I also believe that the board should contain representatives from the Police Department to give context to each situation in front of them. Residents, city officials, and local law enforcement should engage in a collaborative dialogue to decide what’s best for Norwalk, considering both the potential benefits and challenges.

  • There is a constant public battle between city government, the school board, and concerned citizens. It seems that all are “dug in” with their positions, eager to “defeat” the other to win their own agenda. What would you specifically propose to bring all groups to the table to solve issues rather than fight about them? Policy changes and revisions can certainly be part of your answer.

In Norwalk, there is a constant struggle.  As I have previously stated, the government only works when all parties come to the table and walk away without getting everything they want.  I am a firm believer in consensus. We need to have conversations about what we all agree with and then what we can live with.  It is only through this work that will be able to create our common goals and move forward.  When elected, I would advocate for several working sessions between the city, schools and citizens.  

  •   “Housing affordability” means different things to many people. The current standard is based on the median income of Fairfield County, which is $84,233 per household. A job that pays $30 per hour misses that standard by approximately $22,000. What is your definition of Housing affordability, and do you think the standard should be made more equitable?

In Norwalk, when we talk about ‘housing affordability,’ we need to consider the diverse fabric of our community. For our young families and those just starting out, it means being able to rent or purchase their first home without being burdened by exorbitant costs. For our senior citizens, it means being able to maintain and stay in the homes where they’ve built their memories.

While the median income of Fairfield County provides a guideline, it doesn’t capture the full story of Norwalk. It’s essential that we look beyond just median figures and consider the lived experiences of our residents. A job that pays $30 per hour may seem substantial in some areas, but when accounting for our cost of living, it falls short.

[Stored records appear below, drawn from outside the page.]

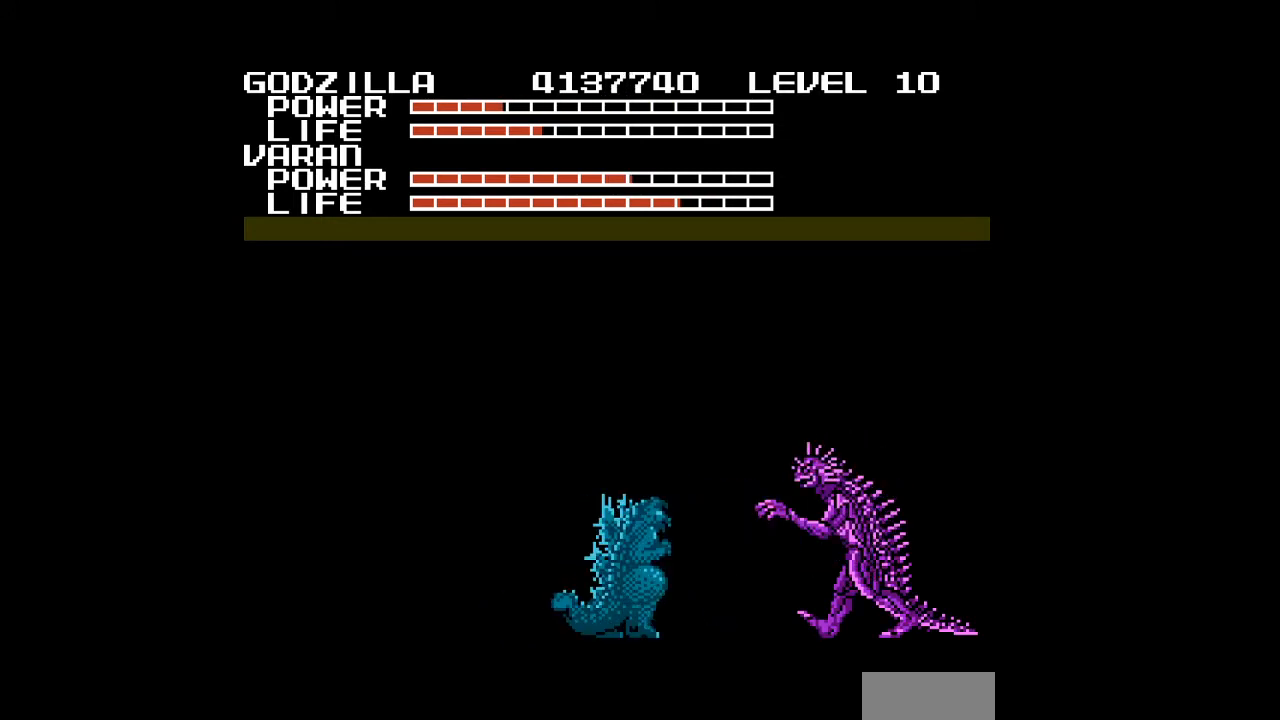
{"buttons": ["DPAD_DOWN", "DPAD_RIGHT"], "events": [[33, "B", "up"], [67, "B", "down"], [100, "B", "up"], [100, "DPAD_RIGHT", "down"], [133, "B", "down"], [167, "B", "up"], [200, "B", "down"], [200, "DPAD_RIGHT", "up"], [233, "B", "up"], [267, "B", "down"], [300, "B", "up"], [333, "B", "down"], [367, "B", "up"], [400, "B", "down"], [433, "B", "up"], [433, "DPAD_RIGHT", "down"], [467, "B", "down"], [500, "B", "up"]]}
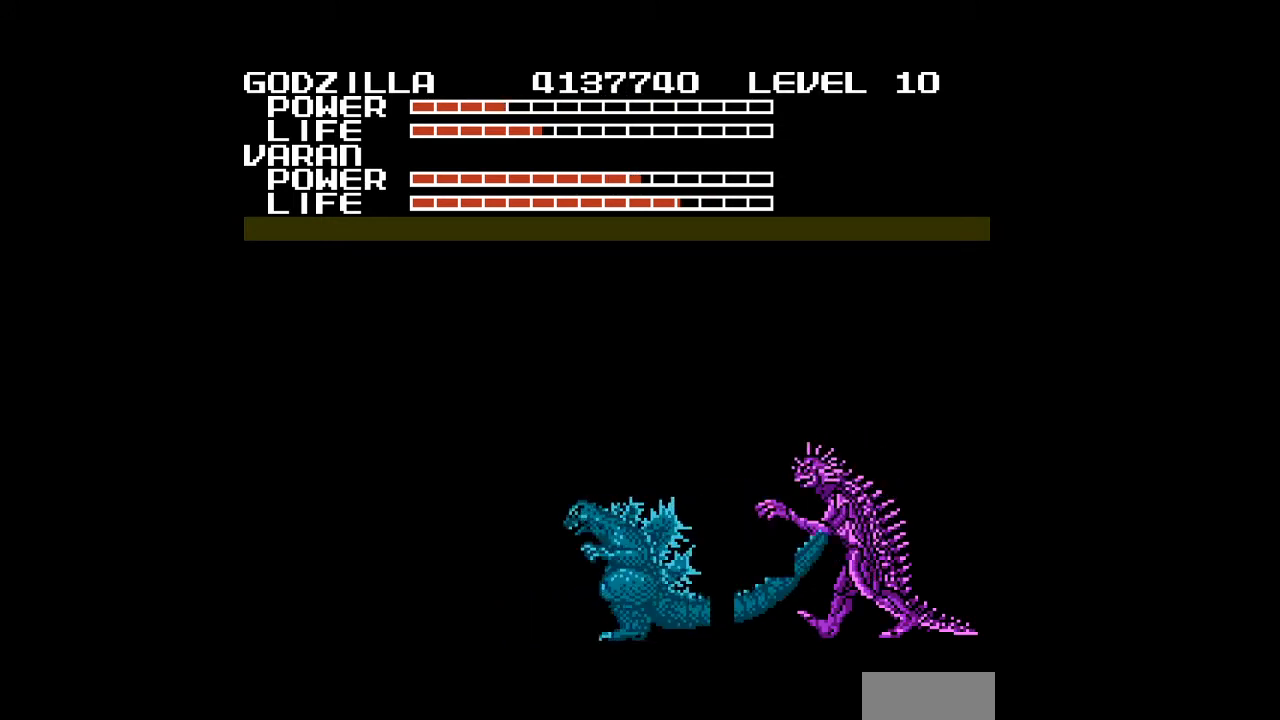
{"buttons": ["B", "DPAD_DOWN", "DPAD_RIGHT"], "events": [[33, "B", "down"], [67, "B", "up"], [67, "DPAD_RIGHT", "up"], [100, "B", "down"], [133, "B", "up"], [167, "B", "down"], [200, "B", "up"], [233, "B", "down"], [267, "B", "up"], [300, "B", "down"], [333, "B", "up"], [367, "B", "down"], [400, "B", "up"], [433, "B", "down"], [467, "B", "up"], [500, "B", "down"], [500, "DPAD_RIGHT", "down"]]}
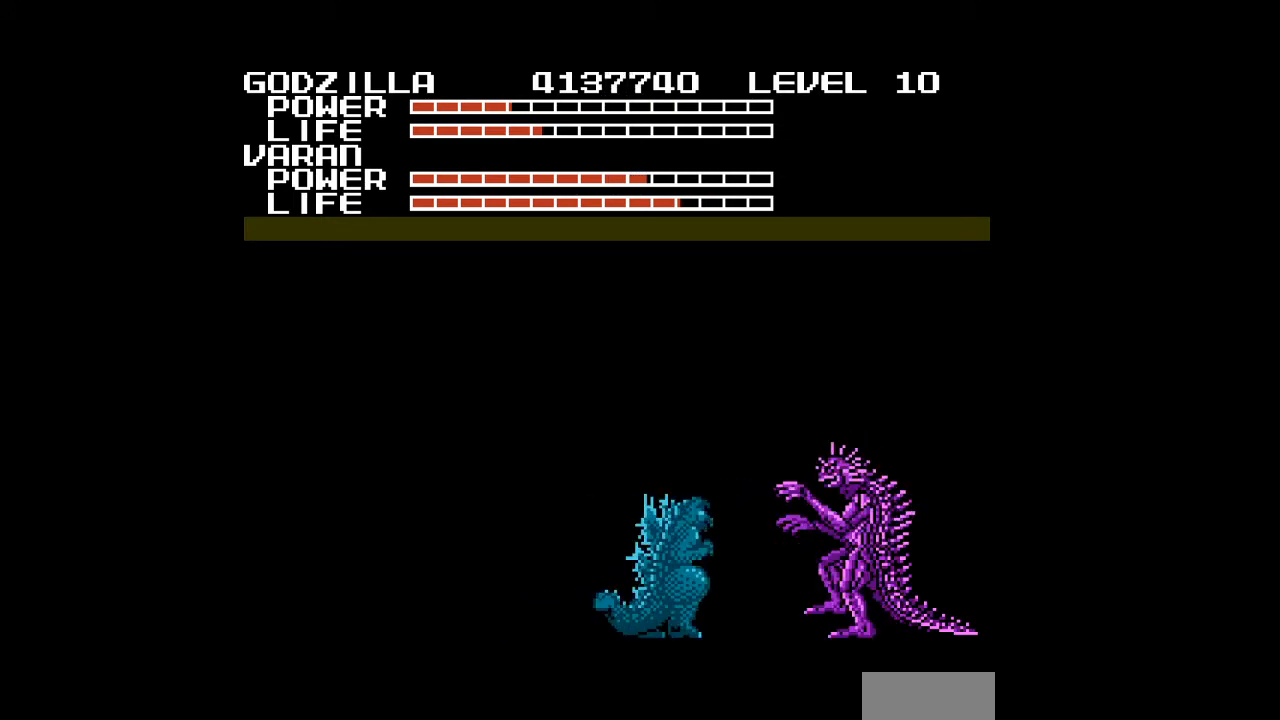
{"buttons": ["DPAD_DOWN"], "events": [[33, "B", "up"], [67, "B", "down"], [100, "B", "up"], [100, "DPAD_RIGHT", "up"], [133, "B", "down"], [167, "B", "up"], [200, "B", "down"], [233, "B", "up"], [267, "B", "down"], [300, "B", "up"], [333, "B", "down"], [367, "B", "up"], [400, "B", "down"], [433, "B", "up"], [467, "B", "down"], [500, "B", "up"]]}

My definition of housing affordability is that every Norwalk resident, regardless of their age or income, should be able to live in a safe, comfortable, and reasonably priced home without having to spend a disproportionate amount of their income. As for making the standard more equitable, I believe we should work towards localized metrics that more accurately reflect the needs and aspirations of Norwalk’s residents. This includes looking at both the high and low ends of the income spectrum and ensuring that our policies address the challenges faced by all.

We must ensure that new developments in our district genuinely meet our neighborhood’s housing needs. Homeownership isn’t feasible for all, so we need affordable rental options to support and nurture community growth. One-bedroom apartments at $2100/month aren’t universally affordable; we must address this.

  • What would you propose to move Norwalk’s government agencies, businesses, organizations, and private citizens towards a zero-carbon footprint?

Zero Carbon Footprint is achievable but it would mean some serious changes for the city.  We should start with city buildings and schools by making them all solar.  We need to eliminate traffic in Norwalk.  Although this may sound challenging, we can make sure the traffic signals controlled by computers or AI adjust so that cars are not idling.  We can also develop a campaign for an increase in bus ridership.  At home we need to continue to advocate for use of LED lights, programmable thermostats and the use of cold water to wash our clothes.  This information can be disseminated through our schools as well as campaigns throughout the year.  I would also continue to promote our farmers markets as our food does not have to travel far and in turn less emissions into the atmosphere from trucks that need to drive long distances to get to Norwalk. Each step is in the right direction.